Apoptosis is a form of programmed cell death that is mediated by intrinsic and extrinsic pathways. Dysregulation of and resistance to cell death are hallmarks of cancer. For over three decades, the development of therapies to promote treatment of cancer by inducing various cell death modalities, including apoptosis, has been a main goal of clinical oncology. Apoptosis pathways also interact with other signaling mechanisms, such as the p53 signaling pathway and the integrated stress response (ISR) pathway. In addition to agents directly targeting the intrinsic and extrinsic pathway components, anticancer drugs that target the p53 and ISR signaling pathways are actively being developed. In this Review, we discuss selected and promising anticancer therapies in various stages of development, including drug targets, mechanisms, and resistance to related treatments, focusing especially on B cell lymphoma 2 (BCL-2) inhibitors, TRAIL analogues, DR5 antibodies, and strategies that target p53, mutant p53, and the ISR.

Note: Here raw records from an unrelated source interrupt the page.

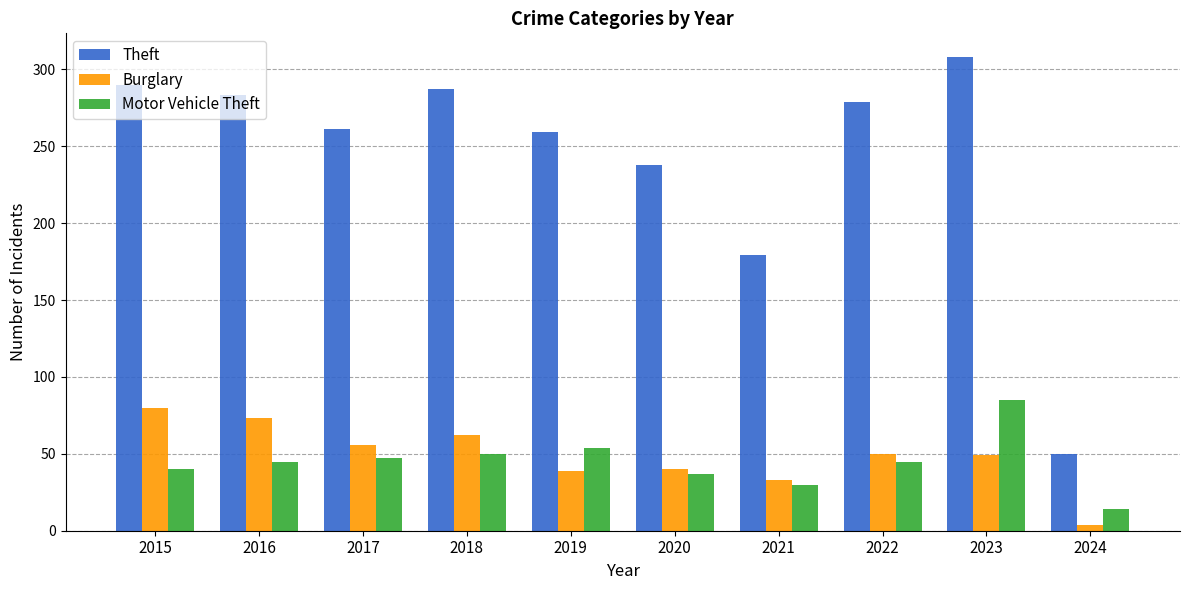

What is the value of the Motor Vehicle Theft bar at the 7th from the left?

30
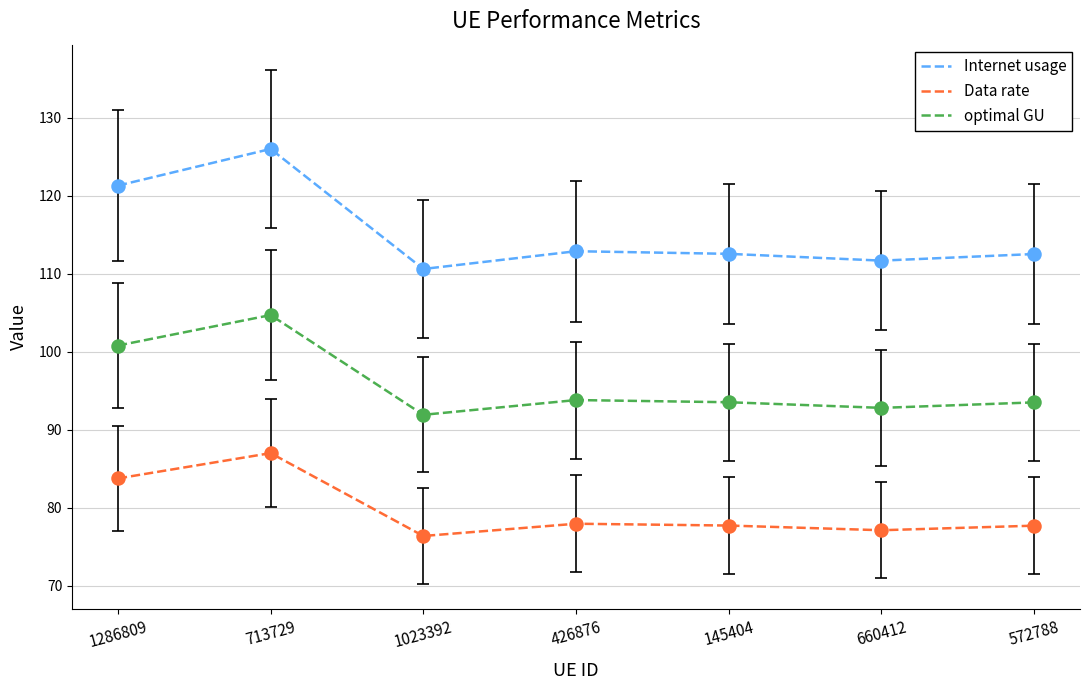

What is the total value across all series at 1286809?

305.9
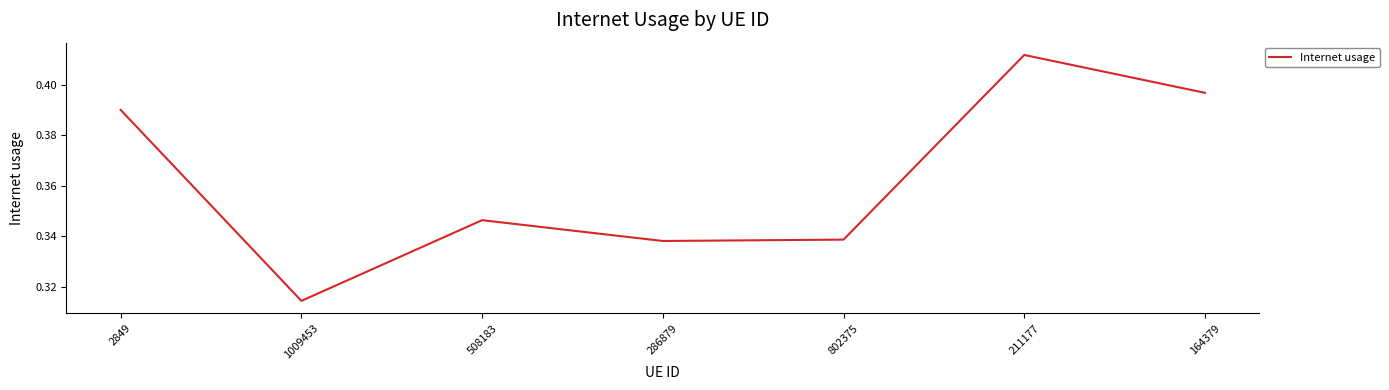

Which category has the lowest value across all series?

1009453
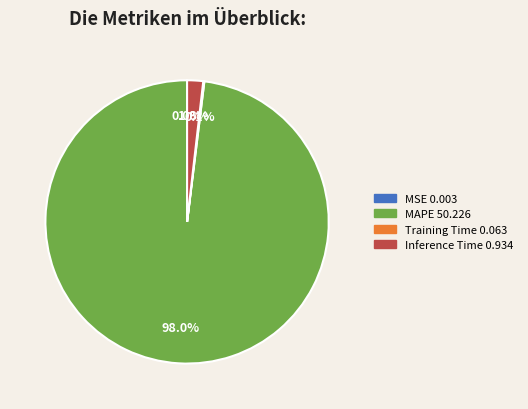

To the nearest percent, what is the average slice percentage?

25%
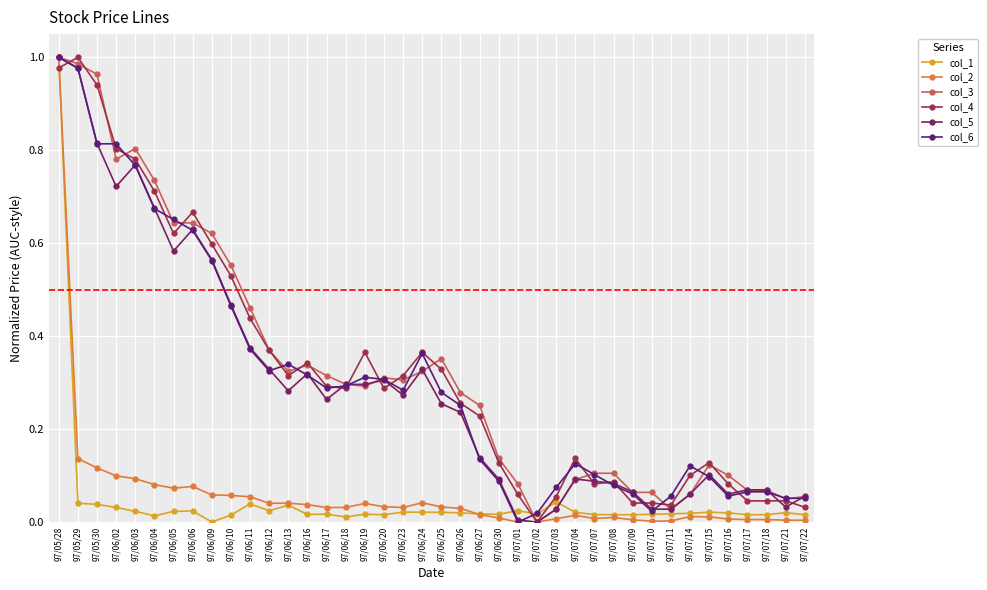

True or false: col_2 has more than 1 points higher than both neighbors.

True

细胞凋亡是一种由内在和外在途径介导的程序性细胞死亡形式。细胞死亡的失调和抵抗是癌症的标志。三十多年来,通过诱导包括细胞凋亡在内的各种细胞死亡方式来促进癌症治疗的疗法的开发一直是临床肿瘤学的主要目标。细胞凋亡途径还与其他信号机制相互作用,如 p53 信号通路和综合应激反应 (ISR) 通路。除了直接针对内在和外在途径成分的药物外,还在积极开发针对 p53 和 ISR 信号通路的抗癌药物。在这篇综述中,我们讨论了处于不同开发阶段的选定的有前途的抗癌疗法,包括药物靶点、机制和对相关治疗的耐药性,特别关注 B 细胞淋巴瘤 2 (BCL-2) 抑制剂、TRAIL 类似物、DR5 抗体以及针对 p53、突变型 p53 和 ISR 的策略。